━━ MATERIAL SHOWN

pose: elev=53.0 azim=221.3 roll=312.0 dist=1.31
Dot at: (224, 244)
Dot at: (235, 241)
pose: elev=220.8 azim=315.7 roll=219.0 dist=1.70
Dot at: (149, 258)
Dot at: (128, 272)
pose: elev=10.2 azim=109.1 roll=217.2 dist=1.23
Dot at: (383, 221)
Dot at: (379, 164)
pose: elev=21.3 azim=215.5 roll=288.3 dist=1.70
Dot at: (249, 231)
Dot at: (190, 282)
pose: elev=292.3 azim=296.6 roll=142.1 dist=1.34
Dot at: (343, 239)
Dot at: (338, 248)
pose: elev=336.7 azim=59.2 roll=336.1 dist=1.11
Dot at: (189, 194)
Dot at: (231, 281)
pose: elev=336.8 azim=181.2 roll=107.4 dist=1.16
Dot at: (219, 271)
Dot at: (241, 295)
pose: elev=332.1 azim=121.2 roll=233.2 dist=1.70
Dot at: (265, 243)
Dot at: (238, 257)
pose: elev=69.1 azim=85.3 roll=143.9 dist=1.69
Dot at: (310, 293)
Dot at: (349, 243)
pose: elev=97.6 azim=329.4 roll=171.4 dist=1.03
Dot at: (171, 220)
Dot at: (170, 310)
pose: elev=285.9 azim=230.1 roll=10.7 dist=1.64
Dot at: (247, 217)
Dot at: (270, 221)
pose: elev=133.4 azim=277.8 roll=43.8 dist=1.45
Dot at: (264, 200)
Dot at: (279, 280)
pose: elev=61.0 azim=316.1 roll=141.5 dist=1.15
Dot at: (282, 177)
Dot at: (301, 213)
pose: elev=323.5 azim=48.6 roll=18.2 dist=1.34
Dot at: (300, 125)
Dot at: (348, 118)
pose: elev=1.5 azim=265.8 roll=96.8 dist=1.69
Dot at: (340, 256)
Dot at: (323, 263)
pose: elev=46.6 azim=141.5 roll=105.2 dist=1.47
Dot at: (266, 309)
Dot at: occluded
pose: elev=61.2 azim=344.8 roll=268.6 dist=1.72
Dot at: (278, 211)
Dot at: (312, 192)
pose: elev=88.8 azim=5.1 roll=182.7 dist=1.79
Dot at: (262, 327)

━━━━

== AIM OF THE EXERCISE ==
Extract every line of the entries above and reproduce each one verbatim, in its original order.

== WRITTEN RESPONSE ==
pose: elev=53.0 azim=221.3 roll=312.0 dist=1.31
Dot at: (224, 244)
Dot at: (235, 241)
pose: elev=220.8 azim=315.7 roll=219.0 dist=1.70
Dot at: (149, 258)
Dot at: (128, 272)
pose: elev=10.2 azim=109.1 roll=217.2 dist=1.23
Dot at: (383, 221)
Dot at: (379, 164)
pose: elev=21.3 azim=215.5 roll=288.3 dist=1.70
Dot at: (249, 231)
Dot at: (190, 282)
pose: elev=292.3 azim=296.6 roll=142.1 dist=1.34
Dot at: (343, 239)
Dot at: (338, 248)
pose: elev=336.7 azim=59.2 roll=336.1 dist=1.11
Dot at: (189, 194)
Dot at: (231, 281)
pose: elev=336.8 azim=181.2 roll=107.4 dist=1.16
Dot at: (219, 271)
Dot at: (241, 295)
pose: elev=332.1 azim=121.2 roll=233.2 dist=1.70
Dot at: (265, 243)
Dot at: (238, 257)
pose: elev=69.1 azim=85.3 roll=143.9 dist=1.69
Dot at: (310, 293)
Dot at: (349, 243)
pose: elev=97.6 azim=329.4 roll=171.4 dist=1.03
Dot at: (171, 220)
Dot at: (170, 310)
pose: elev=285.9 azim=230.1 roll=10.7 dist=1.64
Dot at: (247, 217)
Dot at: (270, 221)
pose: elev=133.4 azim=277.8 roll=43.8 dist=1.45
Dot at: (264, 200)
Dot at: (279, 280)
pose: elev=61.0 azim=316.1 roll=141.5 dist=1.15
Dot at: (282, 177)
Dot at: (301, 213)
pose: elev=323.5 azim=48.6 roll=18.2 dist=1.34
Dot at: (300, 125)
Dot at: (348, 118)
pose: elev=1.5 azim=265.8 roll=96.8 dist=1.69
Dot at: (340, 256)
Dot at: (323, 263)
pose: elev=46.6 azim=141.5 roll=105.2 dist=1.47
Dot at: (266, 309)
Dot at: occluded
pose: elev=61.2 azim=344.8 roll=268.6 dist=1.72
Dot at: (278, 211)
Dot at: (312, 192)
pose: elev=88.8 azim=5.1 roll=182.7 dist=1.79
Dot at: (262, 327)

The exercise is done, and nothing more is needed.